Old Country Boy on March 18, 2013 at 8:40 AM
No, morality is objective. Social convention is subjective.
tommyboy on March 18, 2013 at 8:57 AM
Yes and socialist economies are evil.
In a socialist economy YOU never control your money. Your life is dictated to you and along with that your choices between you and God are removed.
Of course you won’t read this because we’re in the midst of a war of socialists trying to crash the system to establish morality with themselves as God.
So capitalism is evil along with its individuality and freedom and redistribution is good because you’re a slave and don’t have to worry about morality because we’ll tell you when it’s good.
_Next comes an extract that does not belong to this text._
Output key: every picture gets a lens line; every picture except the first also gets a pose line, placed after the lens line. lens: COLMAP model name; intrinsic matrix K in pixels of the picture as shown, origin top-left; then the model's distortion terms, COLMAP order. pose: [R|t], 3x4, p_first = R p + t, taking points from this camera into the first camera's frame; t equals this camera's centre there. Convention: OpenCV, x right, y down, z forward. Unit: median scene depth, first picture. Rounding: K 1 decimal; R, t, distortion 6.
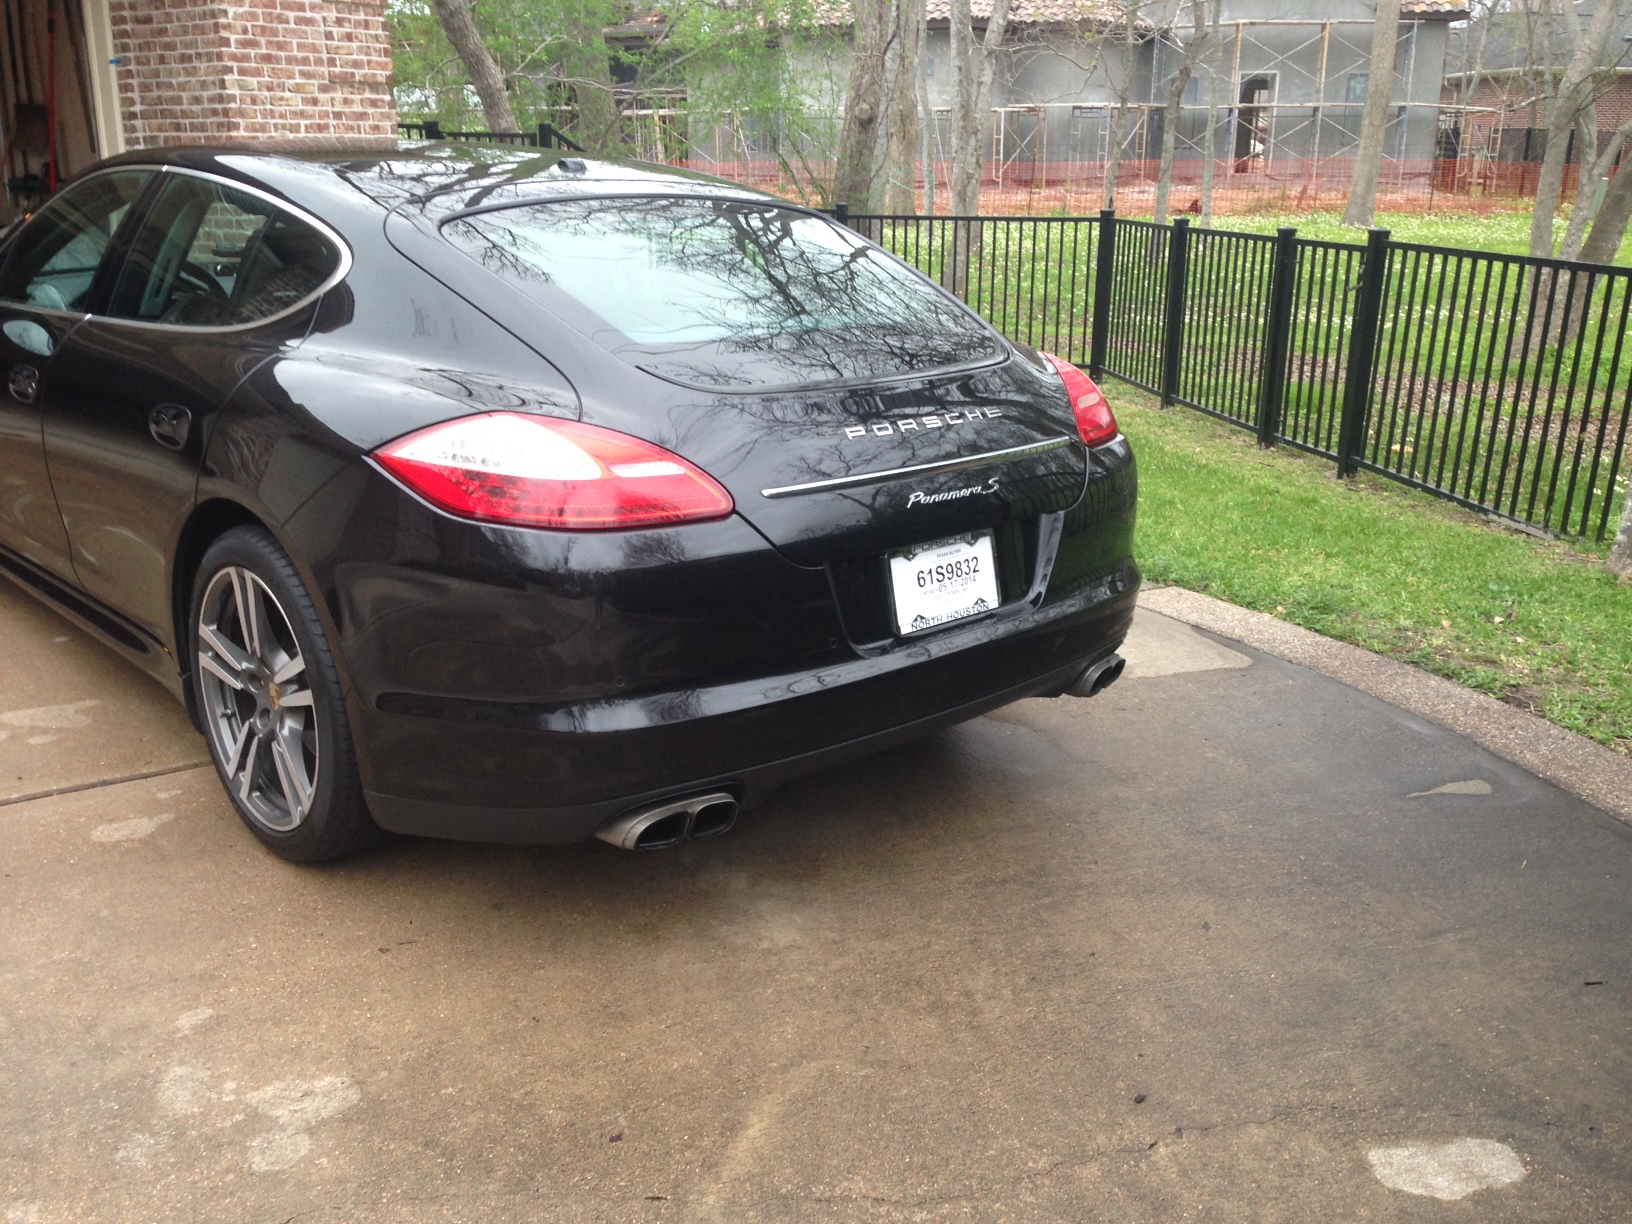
lens RADIAL K [[1468.9, 0, 816.8], [0, 1468.9, 612.1], [0, 0, 1]] dist [0.079005, -0.097222]
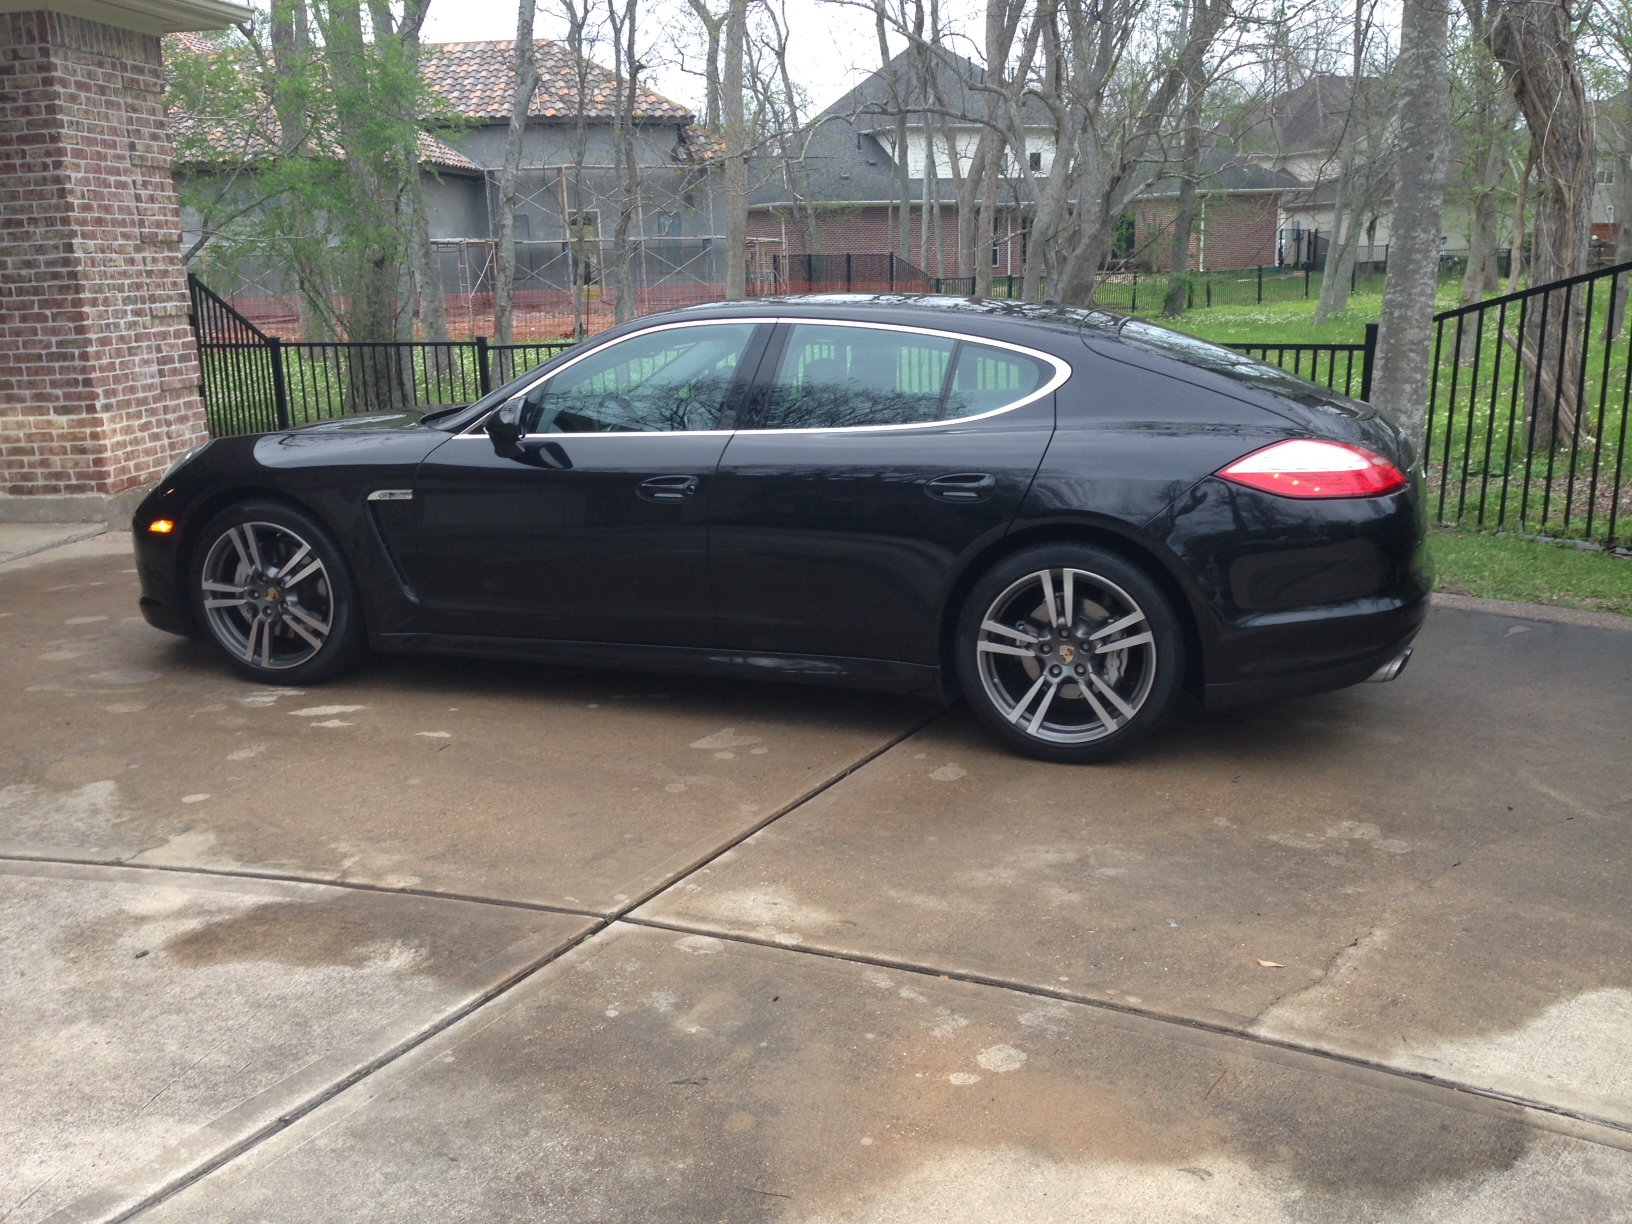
lens RADIAL K [[1468.9, 0, 808.9], [0, 1468.9, 608.2], [0, 0, 1]] dist [0.079005, -0.097222]
pose [[0.882952, -0.135362, 0.449524, -0.424417], [0.172442, 0.984108, -0.042372, 0.009751], [-0.436645, 0.114929, 0.892263, -0.073894]]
Skywise on March 18, 2013 at 9:08 AM
Tommyboy – “morality is objective” based on what? Are you saying the islamists who kill homosexuals and believe they are morally correct to do so are objective? Or is morality objective based on your interpretation of the Christian religion?
Old Country Boy on March 18, 2013 at 9:09 AM
This seems appropriate:
Jack Webb/”Joe Friday” Speech from Dragnet
This country, even mired in all of its problems, has the wealthiest population in the history of the world. Show me a single system that has done more good for more people at any point in history, and then we’ll talk.
Shump on March 18, 2013 at 9:14 AM
Is socialism moral… no.
Is capitalism moral, yes, of course.